Photo from the short ‘Webcam’

Description from Selected by MovieMaker Magazine as one the world’s “coolest film festivals,” the Disposable Film Festival supports and celebrates the democratization of cinema made possible by new, inexpensive video technology. Disposable offers a legitimate forum in which the work of zero-budget and non-traditional filmmakers is taken seriously and exhibited in theaters around the United States and internationally. Through workshops, competitions, panels, and other events intended to educate and inspire, the Disposable Film Festival promotes experimentation and innovation and helps build the track record needed for a new generation of filmmakers to enter and change the industry.

I dare you not to leave the Disposable Film Festival wanting to become an auteur.  Founded in 2007 by Dr. Carlton Evans and Eric Slatkin, the Disposable Film Festival was designed to celebrate the democratization of film making by showcasing works made using mobile phones, laptops, cameras and other non-traditional devices.

Creativity is key and content is king. Anyone can submit for a fee of 99 cents and the depth and variety of this year’s finalists was amazing and inspiring at the same time. From genre to romance to music video – every possible permutation was there.

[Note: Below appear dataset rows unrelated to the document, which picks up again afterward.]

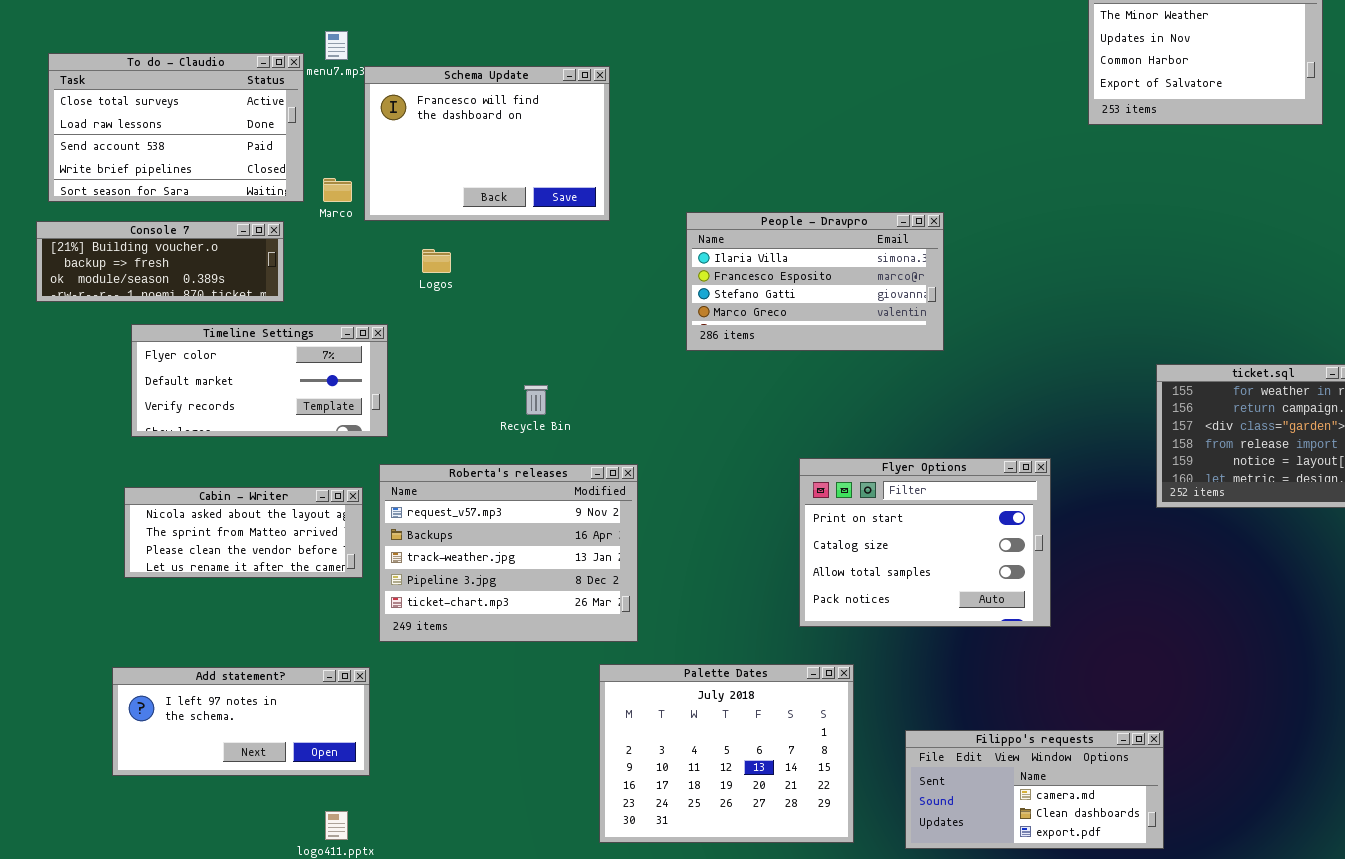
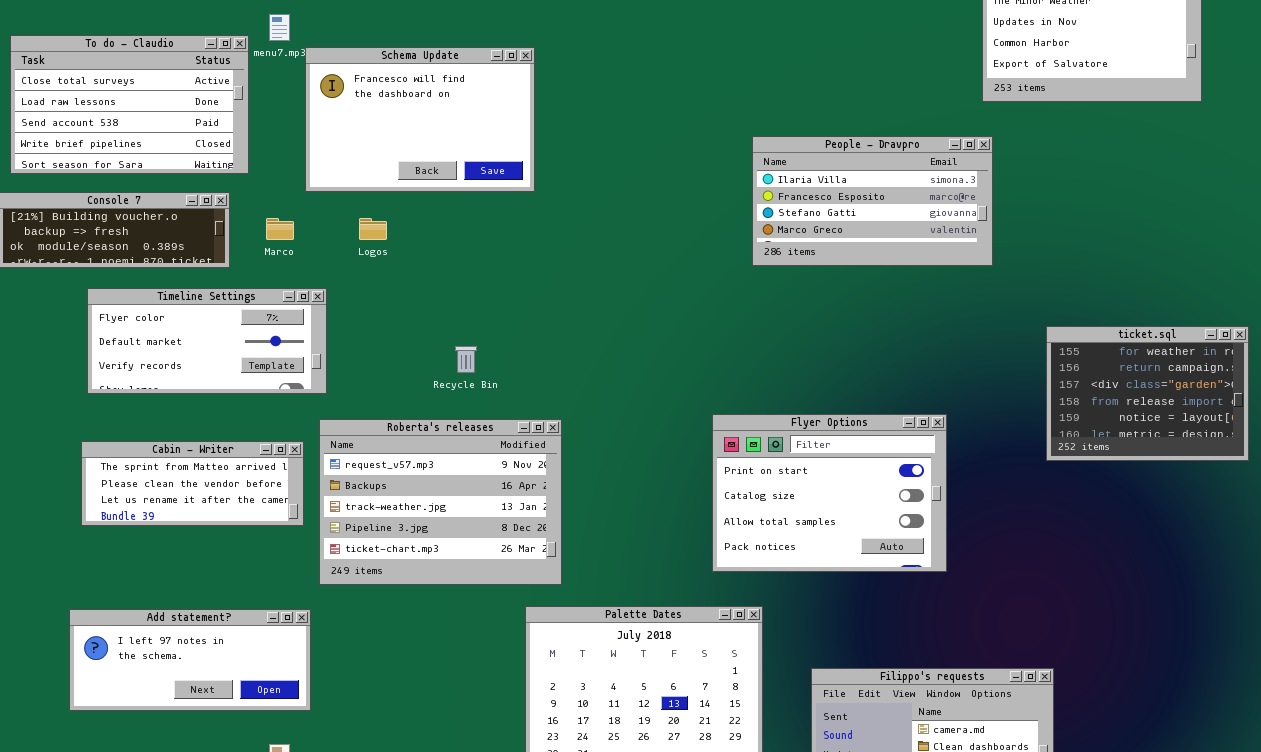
Marco: [323,178,352,202] -> [266,218,294,240], moved
People - Dravpro: [686,212,944,351] -> [752,136,993,266], moved
Cabin - Writer: [124,487,363,578] -> [81,441,304,526], scrolled down 1 row

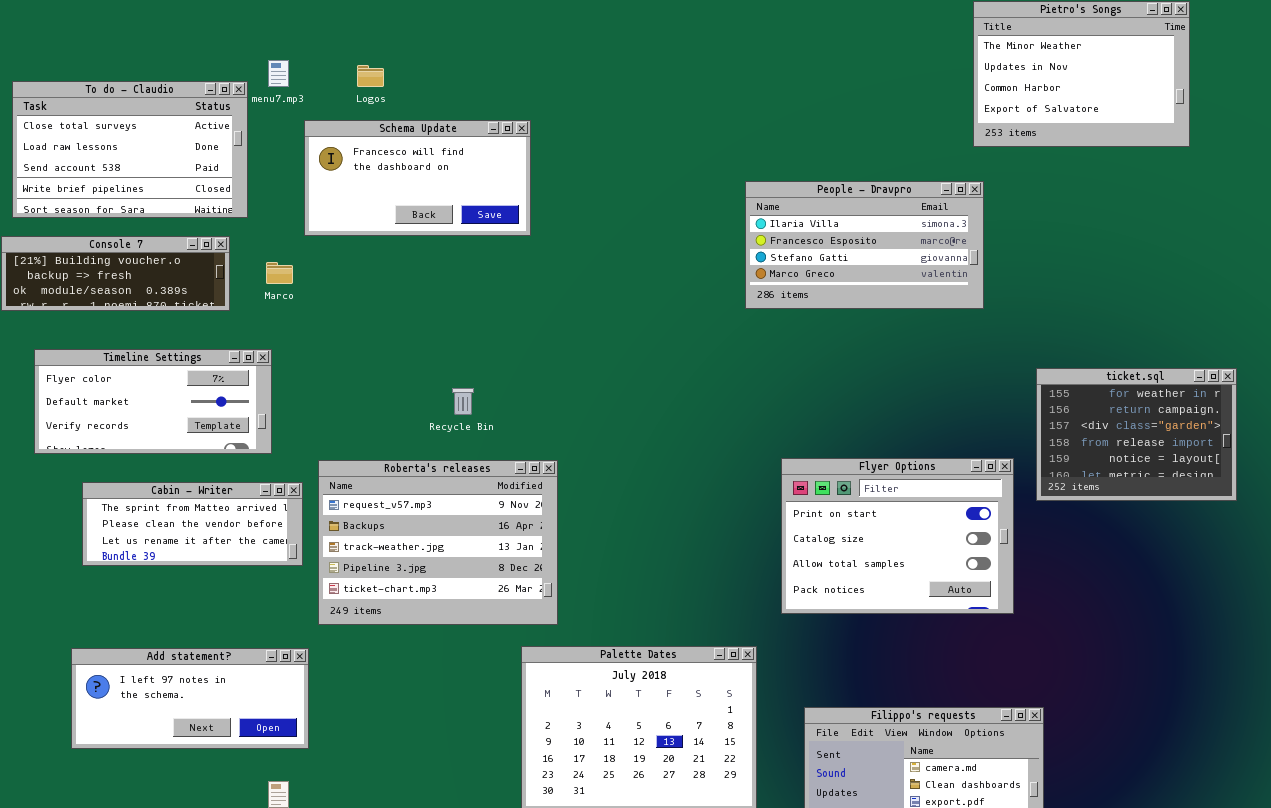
Schema Update: [305,47,535,192] -> [304,120,531,236], resized
Logos: [359,218,387,240] -> [357,65,384,87], moved
Timeline Settings: [87,288,327,394] -> [34,349,272,454], moved
Flyer Options: [712,414,947,572] -> [781,458,1014,614], moved

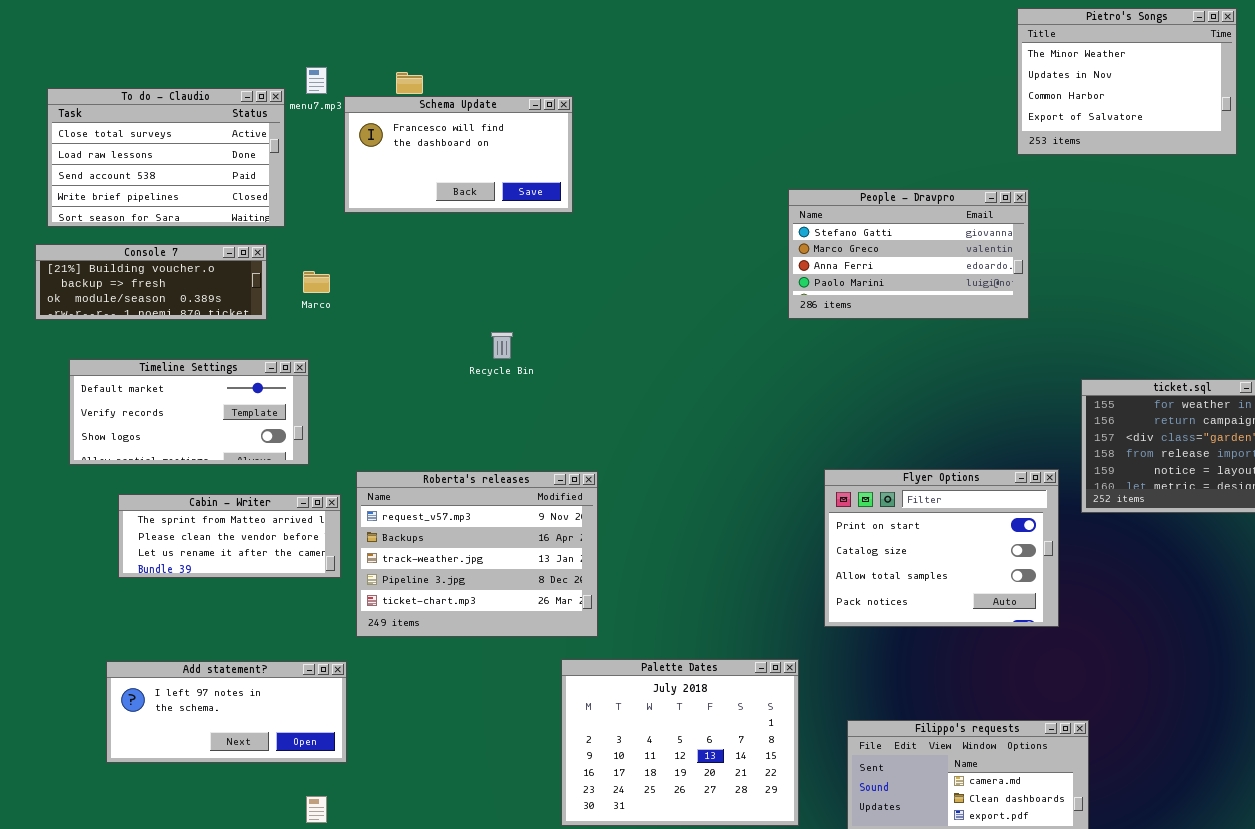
Schema Update: [304,120,531,236] -> [344,96,573,213], moved
People - Dravpro: [745,181,984,309] -> [788,189,1029,319], scrolled down 2 rows
Timeline Settings: [34,349,272,454] -> [69,359,309,465], scrolled down 1 row
Recycle Bin: [452,388,474,415] -> [491,332,513,359], moved

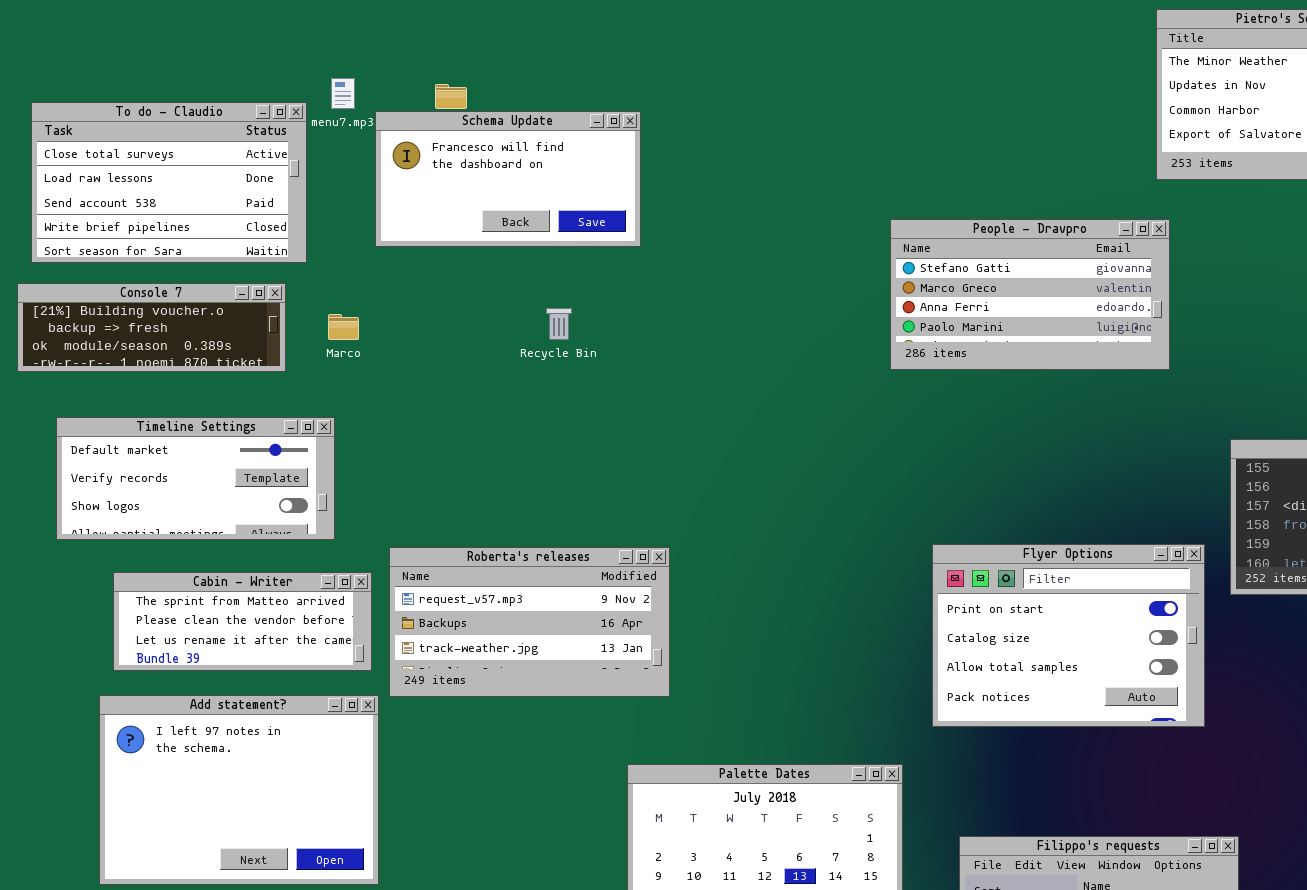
Recycle Bin: [491,332,513,359] -> [546,308,572,340], moved
Roberta's releases: [356,471,598,637] -> [389,547,670,697], resized
Add statement?: [106,661,347,763] -> [99,695,379,885], resized

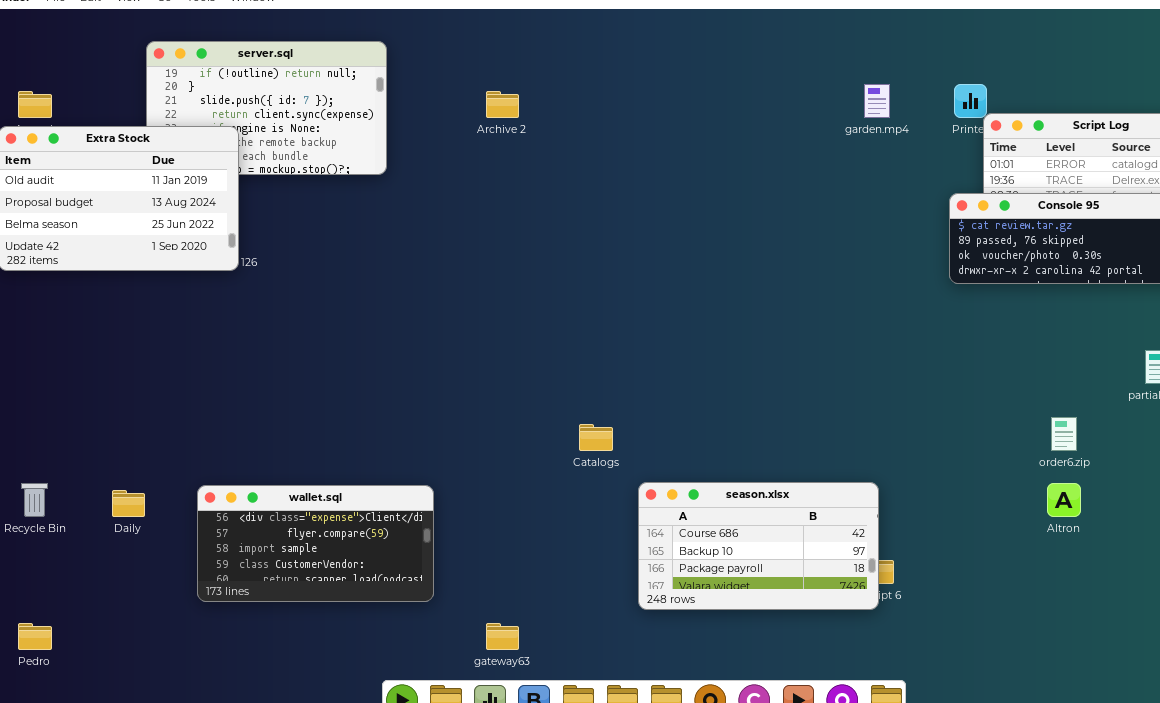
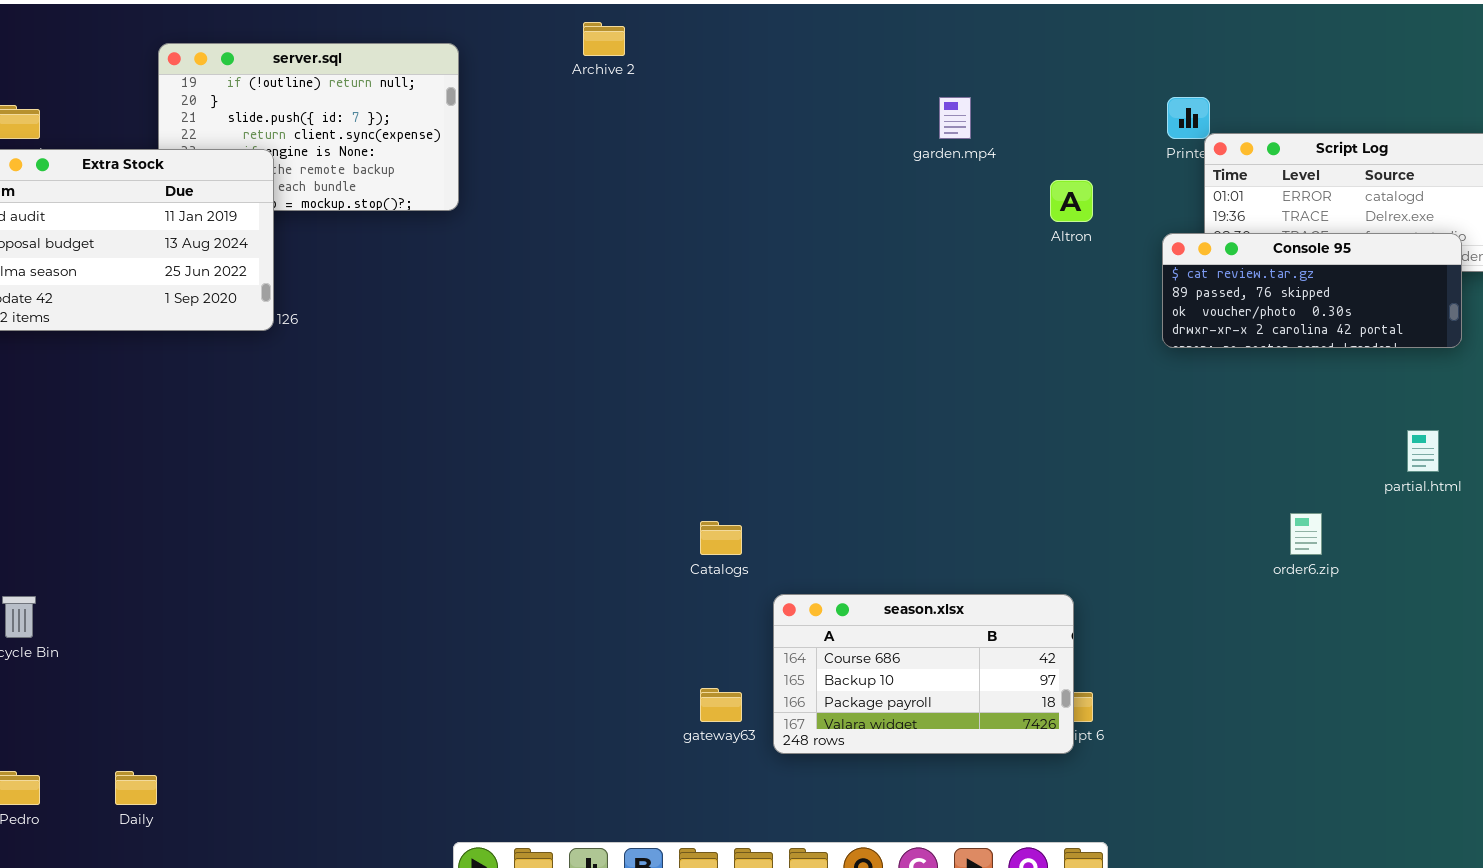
garden.mp4: [864,84,890,118] -> [939,97,971,139], moved
Archive 2: [486,91,519,118] -> [583,22,625,56], moved
Altron: [1047,483,1081,517] -> [1050,180,1093,222], moved
wallet.sql: [197,485,434,602] -> none, closed
Daily: [112,490,145,517] -> [115,771,157,805], moved
gateway63: [486,623,519,650] -> [700,688,742,722], moved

Particular standouts for this reviewer:

Webcam.  Shot entirely on a Mac Book, this film manages to create a creepy narrative that plays on that occasional irrational thought that someone is watching you through your camera. (You know what I’m talking about)

Les Ongles (The Nails). The 2012 Festival Winner is a good old fashioned genre piece, shot entirely on a mobile phone.

Splitscreen.  A visually stunning story of a couple reunited.

Special mentions:

The Voyagers.  Stock and archival footage is edited together with a reflective voice-over, tracing our place in the Universe and the trajectory of a couple’s love.  The story doesn’t quite gel for this reviewer, but the effort is to be commended and it is worth a watch.  Ditto Dans L’Ombre (In the Shadows) which pulls together famous cinematic scenes in the film noirish story of a shadow.

One could literally spend hours on their official website, and I heartily recommend that you do.